By John Timmer | Published: October 18, 2007 – 09:01PM CT
The study used Wikipedia as a model open contribution system, and used the French and Dutch versions as the source of its raw data. It focused on the difference between anonymous users and those with registered accounts; only the latter could hope to cash in contributions for reputation. Because of the potential for accumulating reputation, the researchers hypothesized that the registered contributors (who they termed “zealots”) would put effort into the quality of their contributions, which would result in an increase in quality proportional to the amount of contributions.
In contrast, anonymous contributors were expected to fall into two groups. The group with higher rates of contributions would include spammers and vandals, so quality was expected to be low. But the infrequent anonymous contributors should include what the authors termed “good samaritans”—those who make a rare contribution on a subject of expertise, solely because they care about the topic. The authors suggest that this should result in anonymous contributors with the fewest posts having very high quality.
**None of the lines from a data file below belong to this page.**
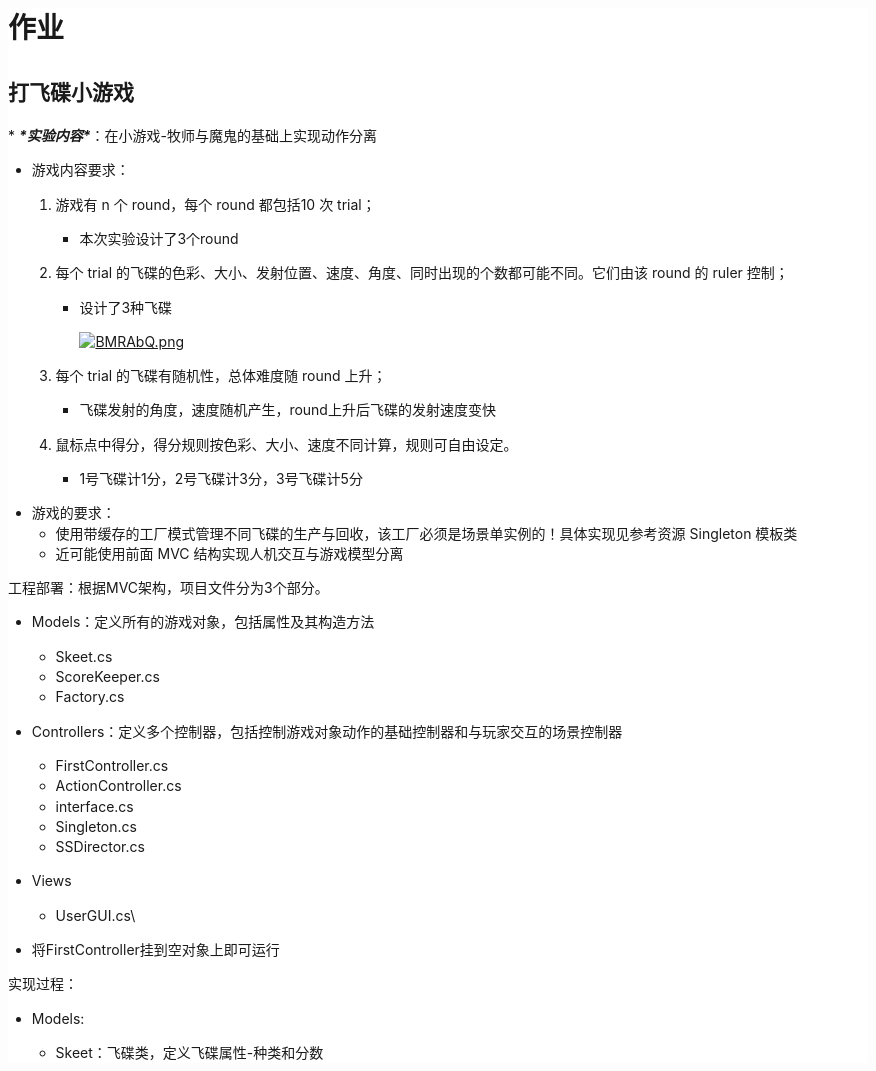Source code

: # 作业

## 打飞碟小游戏

\* ***\*实验内容\****：在小游戏-牧师与魔鬼的基础上实现动作分离

- 游戏内容要求：

  1. 游戏有 n 个 round，每个 round 都包括10 次 trial；

     * 本次实验设计了3个round

  2. 每个 trial 的飞碟的色彩、大小、发射位置、速度、角度、同时出现的个数都可能不同。它们由该 round 的 ruler 控制；

     * 设计了3种飞碟

       [![BMRAbQ.png](https://s1.ax1x.com/2020/10/27/BMRAbQ.png)](https://imgchr.com/i/BMRAbQ)

  3. 每个 trial 的飞碟有随机性，总体难度随 round 上升；

     * 飞碟发射的角度，速度随机产生，round上升后飞碟的发射速度变快

  4. 鼠标点中得分，得分规则按色彩、大小、速度不同计算，规则可自由设定。

     * 1号飞碟计1分，2号飞碟计3分，3号飞碟计5分

* 游戏的要求：
  * 使用带缓存的工厂模式管理不同飞碟的生产与回收，该工厂必须是场景单实例的！具体实现见参考资源 Singleton 模板类
  * 近可能使用前面 MVC 结构实现人机交互与游戏模型分离

 

工程部署：根据MVC架构，项目文件分为3个部分。

- Models：定义所有的游戏对象，包括属性及其构造方法

  - Skeet.cs
  - ScoreKeeper.cs
  - Factory.cs

- Controllers：定义多个控制器，包括控制游戏对象动作的基础控制器和与玩家交互的场景控制器

  - FirstController.cs
  - ActionController.cs
  - interface.cs
  - Singleton.cs
  - SSDirector.cs

- Views

  - UserGUI.cs\

- 将FirstController挂到空对象上即可运行

  

实现过程：

* Models:

  * Skeet：飞碟类，定义飞碟属性-种类和分数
Based on their methodology (which I’ll discuss below) this is precisely what they found. Good samaritans with less than 100 edits made higher-quality contributions than those with registered accounts and equal amounts of content. In fact, anonymous contributors with a single edit had the highest quality of any group. But quality steadily declined, and more-frequent anonymous contributors were anything but samaritans; their contributions generally didn’t survive editing. In contrast, the zealots’ quality improved proportionally to their contributions, so that those credited with over 100 edits consistently outpaced the quality of equivalent anonymous editors.
Problems of method
The conclusions seem fairly clear, and match well with intuitive expectations. The methodology of the study, however, calls the whole enterprise into question. For one, the identification of anonymous users across contributions was tracked by the IP address logged. In most markets, including the Netherlands, IP addresses are commonly assigned dynamically, meaning that a single IP address could have been assigned to a variety of users during the period studied. In addition, this approach would pool all contributors on a network that shares a single point of access to the Internet, such as a free hotspot or a university.
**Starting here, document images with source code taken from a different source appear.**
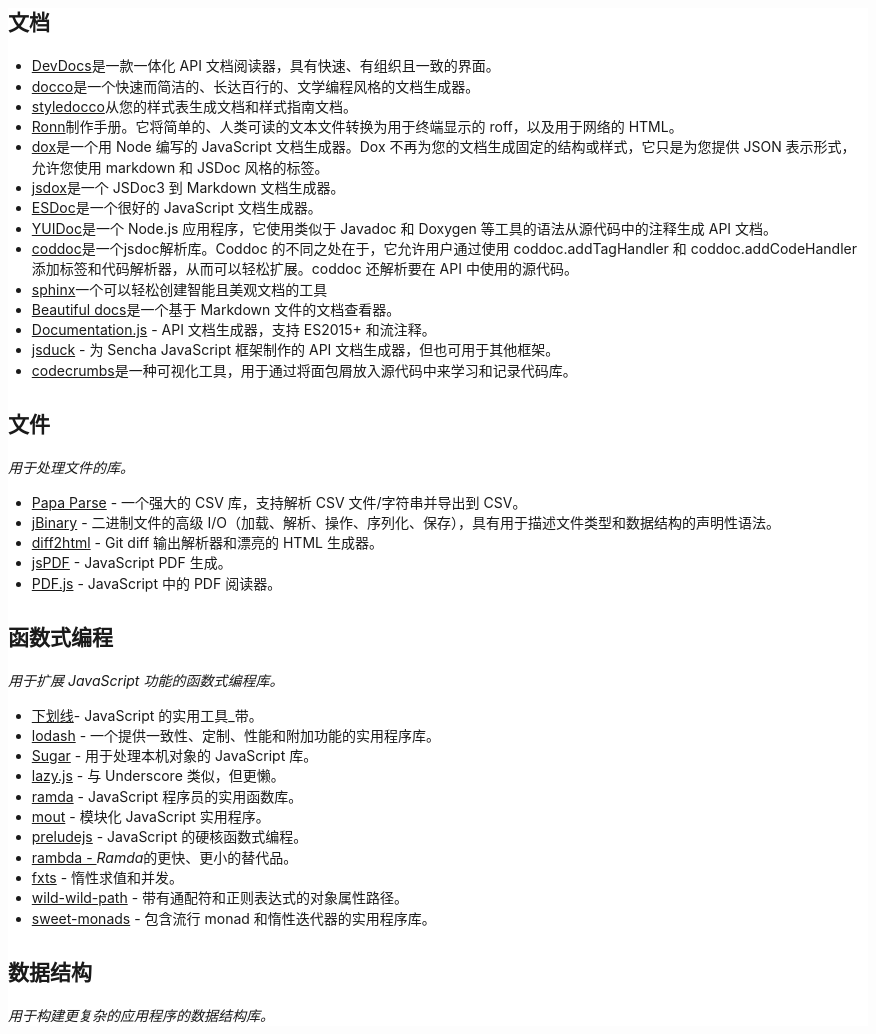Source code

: ## 文档

- [DevDocs](https://devdocs.io/)是一款一体化 API 文档阅读器，具有快速、有组织且一致的界面。
- [docco](http://ashkenas.com/docco/)是一个快速而简洁的、长达百行的、文学编程风格的文档生成器。
- [styledocco](http://jacobrask.github.io/styledocco/)从您的样式表生成文档和样式指南文档。
- [Ronn](https://github.com/rtomayko/ronn)制作手册。它将简单的、人类可读的文本文件转换为用于终端显示的 roff，以及用于网络的 HTML。
- [dox](https://github.com/tj/dox)是一个用 Node 编写的 JavaScript 文档生成器。Dox 不再为您的文档生成固定的结构或样式，它只是为您提供 JSON 表示形式，允许您使用 markdown 和 JSDoc 风格的标签。
- [jsdox](https://github.com/sutoiku/jsdox)是一个 JSDoc3 到 Markdown 文档生成器。
- [ESDoc](https://github.com/esdoc/esdoc)是一个很好的 JavaScript 文档生成器。
- [YUIDoc](http://yui.github.io/yuidoc/)是一个 Node.js 应用程序，它使用类似于 Javadoc 和 Doxygen 等工具的语法从源代码中的注释生成 API 文档。
- [coddoc](http://doug-martin.github.io/coddoc/)是一个jsdoc解析库。Coddoc 的不同之处在于，它允许用户通过使用 coddoc.addTagHandler 和 coddoc.addCodeHandler 添加标签和代码解析器，从而可以轻松扩展。coddoc 还解析要在 API 中使用的源代码。
- [sphinx](http://www.sphinx-doc.org/)一个可以轻松创建智能且美观文档的工具
- [Beautiful docs](https://github.com/beautiful-docs/beautiful-docs)是一个基于 Markdown 文件的文档查看器。
- [Documentation.js](http://documentation.js.org/) - API 文档生成器，支持 ES2015+ 和流注释。
- [jsduck](https://github.com/senchalabs/jsduck) - 为 Sencha JavaScript 框架制作的 API 文档生成器，但也可用于其他框架。
- [codecrumbs](https://github.com/Bogdan-Lyashenko/codecrumbs)是一种可视化工具，用于通过将面包屑放入源代码中来学习和记录代码库。

## 文件

*用于处理文件的库。*

- [Papa Parse](https://github.com/mholt/PapaParse) - 一个强大的 CSV 库，支持解析 CSV 文件/字符串并导出到 CSV。
- [jBinary](https://github.com/jDataView/jBinary) - 二进制文件的高级 I/O（加载、解析、操作、序列化、保存），具有用于描述文件类型和数据结构的声明性语法。
- [diff2html](https://github.com/rtfpessoa/diff2html) - Git diff 输出解析器和漂亮的 HTML 生成器。
- [jsPDF](https://github.com/MrRio/jsPDF) - JavaScript PDF 生成。
- [PDF.js](https://github.com/mozilla/pdf.js) - JavaScript 中的 PDF 阅读器。

## 函数式编程

*用于扩展 JavaScript 功能的函数式编程库。*

- [下划线](https://github.com/jashkenas/underscore)- JavaScript 的实用工具_带。
- [lodash](https://github.com/lodash/lodash) - 一个提供一致性、定制、性能和附加功能的实用程序库。
- [Sugar](https://github.com/andrewplummer/Sugar) - 用于处理本机对象的 JavaScript 库。
- [lazy.js](https://github.com/dtao/lazy.js) - 与 Underscore 类似，但更懒。
- [ramda](https://github.com/ramda/ramda) - JavaScript 程序员的实用函数库。
- [mout](https://github.com/mout/mout) - 模块化 JavaScript 实用程序。
- [preludejs](https://github.com/alanrsoares/prelude-js) - JavaScript 的硬核函数式编程。
- [rambda - ](https://github.com/selfrefactor/rambda)*Ramda*的更快、更小的替代品。
- [fxts](https://github.com/marpple/FxTS) - 惰性求值和并发。
- [wild-wild-path](https://github.com/ehmicky/wild-wild-path) - 带有通配符和正则表达式的对象属性路径。
- [sweet-monads](https://github.com/JSMonk/sweet-monads) - 包含流行 monad 和惰性迭代器的实用程序库。

## 数据结构

*用于构建更复杂的应用程序的数据结构库。*
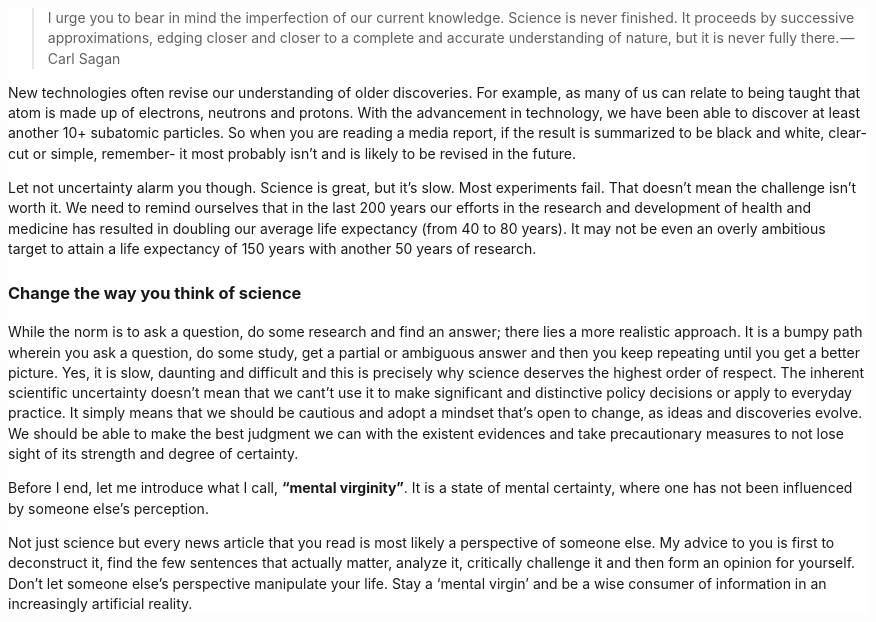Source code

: >I urge you to bear in mind the imperfection of our current knowledge. Science is never finished. It proceeds by successive approximations, edging closer and closer to a complete and accurate understanding of nature, but it is never fully there. — Carl Sagan

New technologies often revise our understanding of older discoveries. For example, as many of us can relate to being taught that atom is made up of electrons, neutrons and protons. With the advancement in technology, we have been able to discover at least another 10+ subatomic particles. So when you are reading a media report, if the result is summarized to be black and white, clear-cut or simple, remember- it most probably isn’t and is likely to be revised in the future.

Let not uncertainty alarm you though. Science is great, but it’s slow. Most experiments fail. That doesn’t mean the challenge isn’t worth it. We need to remind ourselves that in the last 200 years our efforts in the research and development of health and medicine has resulted in doubling our average life expectancy (from 40 to 80 years). It may not be even an overly ambitious target to attain a life expectancy of 150 years with another 50 years of research.

### Change the way you think of science

While the norm is to ask a question, do some research and find an answer; there lies a more realistic approach. It is a bumpy path wherein you ask a question, do some study, get a partial or ambiguous answer and then you keep repeating until you get a better picture. Yes, it is slow, daunting and difficult and this is precisely why science deserves the highest order of respect. The inherent scientific uncertainty doesn’t mean that we cant’t use it to make significant and distinctive policy decisions or apply to everyday practice. It simply means that we should be cautious and adopt a mindset that’s open to change, as ideas and discoveries evolve. We should be able to make the best judgment we can with the existent evidences and take precautionary measures to not lose sight of its strength and degree of certainty.

Before I end, let me introduce what I call, **“mental virginity”**. It is a state of mental certainty, where one has not been influenced by someone else’s perception.

Not just science but every news article that you read is most likely a perspective of someone else. My advice to you is first to deconstruct it, find the few sentences that actually matter, analyze it, critically challenge it and then form an opinion for yourself. Don’t let someone else’s perspective manipulate your life. Stay a ‘mental virgin’ and be a wise consumer of information in an increasingly artificial reality.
The assessment of quality is also problematic, as it was divorced from any semantic content, and simply evaluated in terms of the persistence of a user’s contribution at the character level. Thus, radical changes in meaning caused by further edits would still allow a contributor to obtain a high “quality” score. To give a concrete example, the insertion of the word “not” in a sentence could completely reverse the original meaning while leaving all of the original contribution intact. The authors also recognize that contributions in the form of stubs on obscure topics might survive unaltered indefinitely, inflating the importance of single contributions. I’d also note that it’s frequently easier to rewrite existing material than to generate it from scratch, a phenomenon that would artificially inflate quality scores.
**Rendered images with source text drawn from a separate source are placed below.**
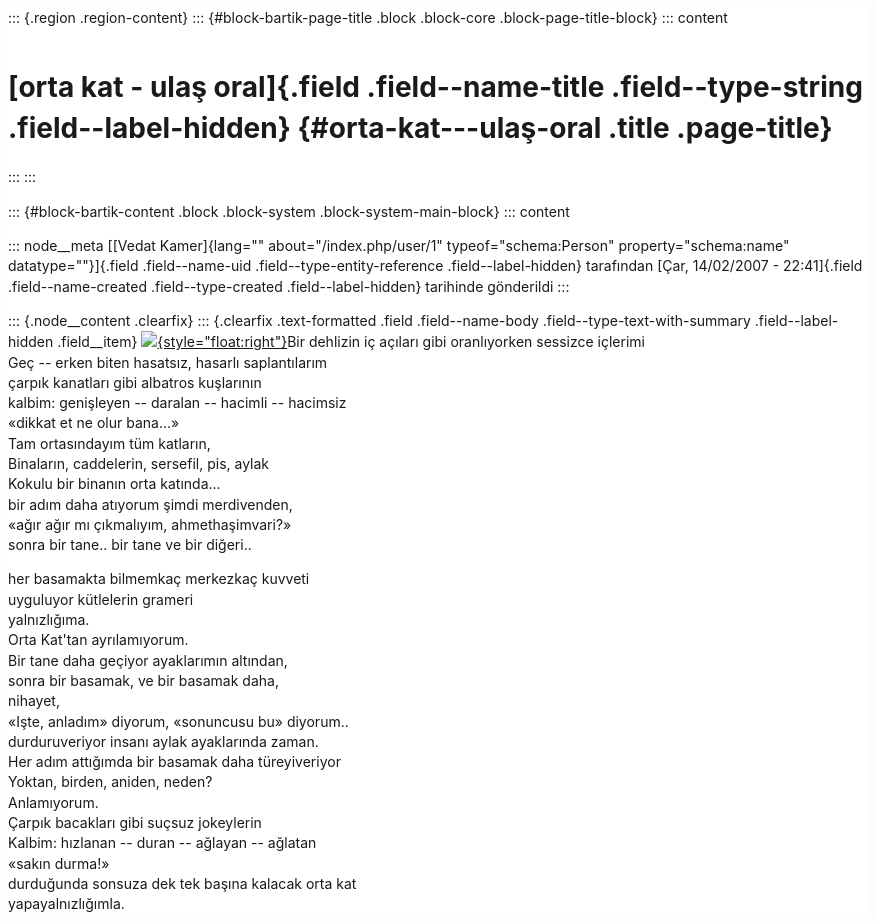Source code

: ::: {.region .region-content}
::: {#block-bartik-page-title .block .block-core .block-page-title-block}
::: content
# [orta kat - ulaş oral]{.field .field--name-title .field--type-string .field--label-hidden} {#orta-kat---ulaş-oral .title .page-title}
:::
:::

::: {#block-bartik-content .block .block-system .block-system-main-block}
::: content
<div>

::: node__meta
[[Vedat Kamer]{lang="" about="/index.php/user/1" typeof="schema:Person"
property="schema:name" datatype=""}]{.field .field--name-uid
.field--type-entity-reference .field--label-hidden} tarafından [Çar,
14/02/2007 - 22:41]{.field .field--name-created .field--type-created
.field--label-hidden} tarihinde gönderildi
:::

</div>

::: {.node__content .clearfix}
::: {.clearfix .text-formatted .field .field--name-body .field--type-text-with-summary .field--label-hidden .field__item}
[![](/sites/default/files/styles/medium/public/images/ky13_10.jpg){style="float:right"}](/node/677)Bir
dehlizin iç açıları gibi oranlıyorken sessizce içlerimi\
Geç -- erken biten hasatsız, hasarlı saplantılarım\
çarpık kanatları gibi albatros kuşlarının\
kalbim: genişleyen -- daralan -- hacimli -- hacimsiz\
«dikkat et ne olur bana...»\
Tam ortasındayım tüm katların,\
Binaların, caddelerin, sersefil, pis, aylak\
Kokulu bir binanın orta katında...\
bir adım daha atıyorum şimdi merdivenden,\
«ağır ağır mı çıkmalıyım, ahmethaşimvari?»\
sonra bir tane.. bir tane ve bir diğeri..

her basamakta bilmemkaç merkezkaç kuvveti\
uyguluyor kütlelerin grameri\
yalnızlığıma.\
Orta Kat'tan ayrılamıyorum.\
Bir tane daha geçiyor ayaklarımın altından,\
sonra bir basamak, ve bir basamak daha,\
nihayet,\
«Işte, anladım» diyorum, «sonuncusu bu» diyorum..\
durduruveriyor insanı aylak ayaklarında zaman.\
Her adım attığımda bir basamak daha türeyiveriyor\
Yoktan, birden, aniden, neden?\
Anlamıyorum.\
Çarpık bacakları gibi suçsuz jokeylerin\
Kalbim: hızlanan -- duran -- ağlayan -- ağlatan\
«sakın durma!»\
durduğunda sonsuza dek tek başına kalacak orta kat\
yapayalnızlığımla.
Objective ratings of quality are difficult, and it’s hard to fault the authors for attempting to find an easily-measured proxy for it. In the absence of independent correlation, however, it’s not clear that the measurement used actually works as a proxy. Combined with the concerns regarding anonymous contributor identity, there are enough problems with this study that the original question should probably be considered unanswered, regardless of how intuitively satisfying these results are.